By Amber Wang, AFP/Taipei
As one of Taiwan’s islands prepares to vote on whether to allow casinos, the prospect of new mega-resorts is dividing communities and politicians.
While gambling is illegal in most of Taiwan, apart from state-approved lotteries, outlying islands are permitted to develop casinos with a number of caveats, including that local residents agree.
That ruling was made in 2009, lifting the previous blanket gambling ban that covered all of Taiwan’s territory.
Since then the process of going ahead with casino development has stalled due to local objections and a government divided over legal gambling.
But with Taiwan’s economy stagnating, advocates say now is the time to finally give the green light.
Others argue the costs still outweigh the benefits, fearing the arrival of gambling resorts would ruin some of Taiwan’s most stunning natural highlights.

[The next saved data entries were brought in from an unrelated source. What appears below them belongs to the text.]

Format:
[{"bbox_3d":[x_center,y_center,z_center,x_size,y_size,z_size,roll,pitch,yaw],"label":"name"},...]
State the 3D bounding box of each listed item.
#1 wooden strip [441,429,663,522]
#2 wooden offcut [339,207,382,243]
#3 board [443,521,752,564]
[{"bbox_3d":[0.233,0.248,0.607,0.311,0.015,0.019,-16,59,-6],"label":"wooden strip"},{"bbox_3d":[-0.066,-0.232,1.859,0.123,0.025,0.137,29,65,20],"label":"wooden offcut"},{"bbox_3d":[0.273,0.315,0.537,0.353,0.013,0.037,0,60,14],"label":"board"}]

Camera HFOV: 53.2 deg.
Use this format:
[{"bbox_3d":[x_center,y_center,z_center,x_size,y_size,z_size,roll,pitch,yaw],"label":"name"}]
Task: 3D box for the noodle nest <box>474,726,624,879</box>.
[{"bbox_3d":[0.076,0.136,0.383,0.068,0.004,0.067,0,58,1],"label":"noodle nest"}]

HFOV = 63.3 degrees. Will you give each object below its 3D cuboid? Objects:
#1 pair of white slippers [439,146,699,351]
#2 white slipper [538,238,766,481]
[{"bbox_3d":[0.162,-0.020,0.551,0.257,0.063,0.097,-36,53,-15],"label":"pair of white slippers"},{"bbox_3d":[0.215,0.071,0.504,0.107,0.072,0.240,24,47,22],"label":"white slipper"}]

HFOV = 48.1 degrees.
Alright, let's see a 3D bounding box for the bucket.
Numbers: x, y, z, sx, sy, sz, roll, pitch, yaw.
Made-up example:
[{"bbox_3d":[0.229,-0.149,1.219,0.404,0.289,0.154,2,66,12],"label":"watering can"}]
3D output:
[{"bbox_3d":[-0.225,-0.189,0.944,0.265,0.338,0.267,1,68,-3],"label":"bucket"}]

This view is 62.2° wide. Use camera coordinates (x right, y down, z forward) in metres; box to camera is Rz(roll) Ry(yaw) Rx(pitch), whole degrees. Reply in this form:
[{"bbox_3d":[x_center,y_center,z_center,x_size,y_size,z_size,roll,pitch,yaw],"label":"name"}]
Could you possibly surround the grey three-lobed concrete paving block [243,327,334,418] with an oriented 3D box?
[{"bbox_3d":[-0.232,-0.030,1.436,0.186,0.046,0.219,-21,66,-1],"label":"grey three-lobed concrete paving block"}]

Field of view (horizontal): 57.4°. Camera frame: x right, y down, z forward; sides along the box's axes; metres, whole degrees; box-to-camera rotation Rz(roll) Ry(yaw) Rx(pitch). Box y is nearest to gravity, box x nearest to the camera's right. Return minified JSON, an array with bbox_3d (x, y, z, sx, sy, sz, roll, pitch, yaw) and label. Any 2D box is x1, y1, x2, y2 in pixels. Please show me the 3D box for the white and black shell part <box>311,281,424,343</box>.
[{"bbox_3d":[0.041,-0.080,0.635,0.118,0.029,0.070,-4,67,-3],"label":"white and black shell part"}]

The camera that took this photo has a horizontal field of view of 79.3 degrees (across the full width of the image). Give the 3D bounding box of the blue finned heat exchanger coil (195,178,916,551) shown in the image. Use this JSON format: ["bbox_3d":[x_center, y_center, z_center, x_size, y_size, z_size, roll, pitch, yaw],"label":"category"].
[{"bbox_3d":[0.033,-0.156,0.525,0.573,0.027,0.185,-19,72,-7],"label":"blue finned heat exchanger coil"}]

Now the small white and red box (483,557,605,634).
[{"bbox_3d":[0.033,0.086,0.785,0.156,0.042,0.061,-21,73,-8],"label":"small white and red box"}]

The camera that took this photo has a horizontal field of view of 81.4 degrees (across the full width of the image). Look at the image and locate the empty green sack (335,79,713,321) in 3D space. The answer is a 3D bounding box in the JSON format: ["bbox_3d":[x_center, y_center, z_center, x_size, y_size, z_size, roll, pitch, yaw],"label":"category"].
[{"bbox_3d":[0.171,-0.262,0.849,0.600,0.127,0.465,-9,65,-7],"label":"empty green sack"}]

On the remote western archipelago of Penghu, which has a population of 100,000 and is popular with visitors for its pristine beaches and turtle sanctuaries, residents will vote tomorrow on whether to allow a casino to be developed.
It is the second time they have voted, after rejecting the idea seven years ago.
Supporters say it would bring extra jobs for young people and overhaul infrastructure.
They want to see Macau and Singapore-style “integrated resorts”, offering restaurants, malls, theme parks and shows, as well as gaming.
“Without casinos, no foreign investor will come to Penghu,” said Chuang Kuang-hui of the Penghu Internationalisation Promotion Alliance, which initiated the new referendum.
Local businesswoman Felicia Chen is also backing the “yes” camp, which argues casinos would help the economy during the six-month tourist low season from November to April.
“Where there are crowds, there is money to boost tax revenues, which can be used for social welfare for local people,” she said.
But opponents say rubbish and waste water generated from a huge increase in tourist numbers would pollute the air and sea.
They also question whether there will be real economic benefits, with gaming revenues in Asia shrinking, particularly in Macau, due to China’s anti-corruption crackdown and slowing economic growth.
“Given the regional gaming downturns, it could even be a drag on the local economy,” said Penghu-born Sheng I-che, head of the pro-environment Tree Party.
Even if there is a “yes” vote tomorrow, the path to building a casino is unlikely to be smooth.
The Matsu islands opted to approve a casino in a referendum in 2012, but it has never been built as parliamentary approval is still pending.
Politicians from the ruling Democratic Progressive Party (DPP), which is anti-gambling, have opposed a parliamentary act dealing with gaming licensing and regulations that would enable the casino to proceed.
And even some in the opposition Kuomintang party, which was in power when the original blanket ban was lifted, have reservations.
However, observers say in the face of continued economic problems, residents will expect the government to adhere to their wishes if they vote “yes”.
“If Penghu passes the referendum, it can join hands with Matsu to negotiate with the central government and demand voters’ wishes be respected,” said Liu Day-yang, a gaming industry expert at National Taiwan University of Science and Technology.
“The DPP has to carefully reconsider its position to revive the economy.”
Investors have already shown interest in Penghu.
US real estate developer Cordish Companies, behind America’s Seminole Hard Rock Hotel and Casinos chain, submitted a proposal earlier this year for a resort including a convention centre, entertainment district and water park.
Some analysts say Penghu casinos could be a good bet if they do not rely on mainland Chinese tourists, who make up the vast majority of visitors to Taiwan.
Penghu is instead expected to focus on drawing visitors from Taiwan, Japan, and Korea.
This would make them less susceptible to “external shocks”, said William Bryson, a lawyer with gaming and hospitality consulting firm Global Market Advisors.
“(They) would certainly be less subject to the deleterious effects that China’s anti-corruption and anti-conspicuous consumption crackdowns have had on Macau and Singapore,” Bryson added.